**Task details:**
Print every line below that comes at or after the line containing "right elbow: (578, 680)", exactly as written.

**Data section:**

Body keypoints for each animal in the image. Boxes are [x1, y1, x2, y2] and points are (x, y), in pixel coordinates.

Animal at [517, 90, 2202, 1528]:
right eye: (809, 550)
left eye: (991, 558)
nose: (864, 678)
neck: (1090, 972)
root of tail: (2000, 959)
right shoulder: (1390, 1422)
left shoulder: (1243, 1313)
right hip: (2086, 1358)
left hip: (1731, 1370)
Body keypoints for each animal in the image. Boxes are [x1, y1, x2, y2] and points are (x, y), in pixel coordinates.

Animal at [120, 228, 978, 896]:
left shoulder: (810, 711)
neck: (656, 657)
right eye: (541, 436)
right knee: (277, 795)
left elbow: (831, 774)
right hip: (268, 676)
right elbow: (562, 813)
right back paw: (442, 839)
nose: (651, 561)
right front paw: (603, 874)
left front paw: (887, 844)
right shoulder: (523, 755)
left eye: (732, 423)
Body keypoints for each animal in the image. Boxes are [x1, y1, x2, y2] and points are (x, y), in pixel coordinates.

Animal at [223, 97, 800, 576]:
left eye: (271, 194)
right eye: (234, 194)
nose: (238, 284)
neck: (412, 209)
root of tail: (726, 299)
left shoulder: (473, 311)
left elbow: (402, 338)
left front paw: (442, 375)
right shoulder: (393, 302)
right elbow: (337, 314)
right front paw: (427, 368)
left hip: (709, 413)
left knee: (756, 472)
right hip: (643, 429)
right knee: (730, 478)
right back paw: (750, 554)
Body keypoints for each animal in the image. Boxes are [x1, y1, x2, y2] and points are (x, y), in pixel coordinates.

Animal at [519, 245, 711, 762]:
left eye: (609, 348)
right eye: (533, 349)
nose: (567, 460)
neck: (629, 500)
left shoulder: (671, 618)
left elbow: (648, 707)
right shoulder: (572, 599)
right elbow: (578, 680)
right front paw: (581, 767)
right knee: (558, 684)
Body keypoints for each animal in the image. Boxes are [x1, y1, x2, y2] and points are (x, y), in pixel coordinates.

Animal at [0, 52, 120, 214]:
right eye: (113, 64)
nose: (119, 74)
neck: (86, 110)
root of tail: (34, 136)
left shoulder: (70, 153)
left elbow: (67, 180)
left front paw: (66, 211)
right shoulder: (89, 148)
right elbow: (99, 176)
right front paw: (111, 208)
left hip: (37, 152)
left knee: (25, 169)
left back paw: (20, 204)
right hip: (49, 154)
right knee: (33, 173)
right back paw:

**Final answer:**
right elbow: (578, 680)
right front paw: (581, 767)
right knee: (558, 684)
Body keypoints for each animal in the image. Boxes are [x1, y1, x2, y2] and points are (x, y), in pixel coordinates.

Animal at [0, 52, 120, 214]:
right eye: (113, 64)
nose: (119, 74)
neck: (86, 110)
root of tail: (34, 136)
left shoulder: (70, 153)
left elbow: (67, 180)
left front paw: (66, 211)
right shoulder: (89, 148)
right elbow: (99, 176)
right front paw: (111, 208)
left hip: (37, 152)
left knee: (25, 169)
left back paw: (20, 204)
right hip: (49, 154)
right knee: (33, 173)
right back paw:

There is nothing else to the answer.